Walking down the mall's central aisle, however, I saw Bernadette emerge from a supermarket. She was pushing a stroller in which sat her beautiful but very young child, its eyes Cantonese and, of course, a desert brooding in them. Bernadette saw me, stopped an instant, nodded, smiled indulgently, and then pushed the stroller away. I hobbled after her. Condensation from the chilled wine had wet the paper bag through. It split and the bottle fell, landed and shattered on the floor. People stopped, stared an instant, but then misread the whole event as a small shopping accident and went back to their ruminating movement along the shopping arcades.

The accident halted Bernadette, too. She turned and slotted her hips between the handles of the stroller. I would later consider it significant that she did not give her baby a sight of me.

“Oh, for God's sake, go away, Darcy,” she said.

“Your color isn't good,” I said stupidly. But she wouldn't answer me. “I wanted to know whether you were well, and if he hit you.”

“I'm happy,” she said, tossing her head. “I have a reasonable life.”

I thought this an extraordinary phrase. I was fighting a delusion that the cure was only a touch away. I reached a hand out for her wrist.

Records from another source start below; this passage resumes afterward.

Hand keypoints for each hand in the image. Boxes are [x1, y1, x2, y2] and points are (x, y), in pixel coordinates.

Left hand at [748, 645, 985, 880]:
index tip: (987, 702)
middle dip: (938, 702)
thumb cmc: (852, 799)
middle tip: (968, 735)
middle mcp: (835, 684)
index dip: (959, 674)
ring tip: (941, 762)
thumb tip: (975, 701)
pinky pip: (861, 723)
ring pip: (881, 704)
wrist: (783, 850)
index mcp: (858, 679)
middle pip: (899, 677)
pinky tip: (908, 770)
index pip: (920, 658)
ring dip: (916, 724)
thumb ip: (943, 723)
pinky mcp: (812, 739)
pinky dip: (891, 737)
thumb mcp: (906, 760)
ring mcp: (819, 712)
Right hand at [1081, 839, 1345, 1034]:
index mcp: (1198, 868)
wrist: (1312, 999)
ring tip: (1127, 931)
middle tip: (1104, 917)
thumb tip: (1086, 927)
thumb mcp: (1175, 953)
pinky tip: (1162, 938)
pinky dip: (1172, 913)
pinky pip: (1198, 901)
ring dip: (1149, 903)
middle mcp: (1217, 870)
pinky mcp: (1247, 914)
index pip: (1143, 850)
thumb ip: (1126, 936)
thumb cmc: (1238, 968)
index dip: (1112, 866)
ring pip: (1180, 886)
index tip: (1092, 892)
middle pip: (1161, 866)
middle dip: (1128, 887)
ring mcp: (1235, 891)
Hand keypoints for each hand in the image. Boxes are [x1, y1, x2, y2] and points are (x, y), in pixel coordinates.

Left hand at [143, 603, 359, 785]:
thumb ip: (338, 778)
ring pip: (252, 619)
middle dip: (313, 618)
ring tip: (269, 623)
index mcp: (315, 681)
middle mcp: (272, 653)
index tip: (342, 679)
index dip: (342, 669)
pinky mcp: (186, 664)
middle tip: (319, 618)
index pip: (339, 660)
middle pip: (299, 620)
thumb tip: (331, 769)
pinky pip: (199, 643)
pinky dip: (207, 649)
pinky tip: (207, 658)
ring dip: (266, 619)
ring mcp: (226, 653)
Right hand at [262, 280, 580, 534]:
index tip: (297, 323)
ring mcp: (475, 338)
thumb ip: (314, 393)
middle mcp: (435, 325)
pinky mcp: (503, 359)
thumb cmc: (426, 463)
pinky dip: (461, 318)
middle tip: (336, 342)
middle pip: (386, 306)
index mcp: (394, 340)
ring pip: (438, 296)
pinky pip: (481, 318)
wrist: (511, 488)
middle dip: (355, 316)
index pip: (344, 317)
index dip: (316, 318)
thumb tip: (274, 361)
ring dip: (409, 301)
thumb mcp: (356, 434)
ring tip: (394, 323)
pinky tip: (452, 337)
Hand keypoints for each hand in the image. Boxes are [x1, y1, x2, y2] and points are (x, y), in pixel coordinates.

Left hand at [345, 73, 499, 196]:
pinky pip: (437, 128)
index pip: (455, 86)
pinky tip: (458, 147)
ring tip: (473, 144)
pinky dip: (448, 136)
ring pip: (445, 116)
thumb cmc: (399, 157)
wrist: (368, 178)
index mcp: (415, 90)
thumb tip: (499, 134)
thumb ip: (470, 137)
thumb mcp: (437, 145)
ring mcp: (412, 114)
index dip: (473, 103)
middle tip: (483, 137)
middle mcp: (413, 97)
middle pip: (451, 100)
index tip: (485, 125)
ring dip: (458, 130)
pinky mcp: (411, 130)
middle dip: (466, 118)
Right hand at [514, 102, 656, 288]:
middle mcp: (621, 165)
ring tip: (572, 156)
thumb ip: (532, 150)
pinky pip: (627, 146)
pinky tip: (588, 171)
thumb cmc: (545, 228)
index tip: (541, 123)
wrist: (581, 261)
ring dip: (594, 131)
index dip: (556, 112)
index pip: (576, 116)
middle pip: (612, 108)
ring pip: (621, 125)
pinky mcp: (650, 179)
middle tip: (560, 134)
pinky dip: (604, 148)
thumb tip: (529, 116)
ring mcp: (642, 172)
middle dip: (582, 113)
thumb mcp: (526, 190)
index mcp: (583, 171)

“Come back,” I said. “I'm finished with Fryer River. Or it's finished with me. I know more now.”

“Please,” she said gently. “Don't try it.”

“Would you consider … I mean, I'd look after the baby like my own.”

“Oh Jesus,” said Bernadette, casting her eyes upward. “Do you want a scene?”

And of course, even at this limit of pleading, I didn't.

“Well, do you need any money?” I asked. Of course, if she had said
yes
, I would have been hard put to find any.

“We do very well. The government looks after us. And there are Pitjantjara mineral royalties.
He
has his share of those.”

She stared at the glass on the tiled floor. I noticed for the first time the dress she was wearing—floral and not very elegant. It must have come from a secondhand shop or else from the St. Vincent de Paul Society. I wondered if her natty parents, who'd plumbed hills of gold to make a Cantonese princess of her, had ever seen her like this. “You were going to bring me some wine, were you?”

I shrugged. I began to clean the jagged fragments away with my boot, pushing them under a bench.
You see
, my gesture meant,
I don't want anyone hurt
.

“It was an ill-fated little present, Darcy. Wasn't it?”

I admitted that perhaps it was.

“So maybe you should piss off!” she told me.

It was the pungency of that phrase which affronted me. As I blinked, she began to wheel the stroller away again, and I found myself walking helplessly behind her. By one of those circular seats placed around a potted palm for the comfort of shoppers, for the wives of Jabiru uranium miners come to Darwin for a day's spending, she halted a moment.

“You know, there are plenty of precedents for the intermarriage of the Chinese and the Arnhemlanders,” she said, very solemn in her explanation, “and so Burraptiti doesn't feel out of it all up here, even though he's a desert native. They feel superior to
us
. So it doesn't have the same dangers as getting in with a white girl.”

For an instant, a morbid determination toward self-punishment, the certainty that the ill will of the tribal council had worked, was in her face. I moved up and thrust a piece of paper with my Melbourne telephone number into her hand, and this time she let me.

“Just as well the wine bottle broke,” Bernadette told me. “We don't drink vintages, David and I.”

So something was rich and right between Burraptiti and her. Because it had a conjugal ring, the way she said “David and I.”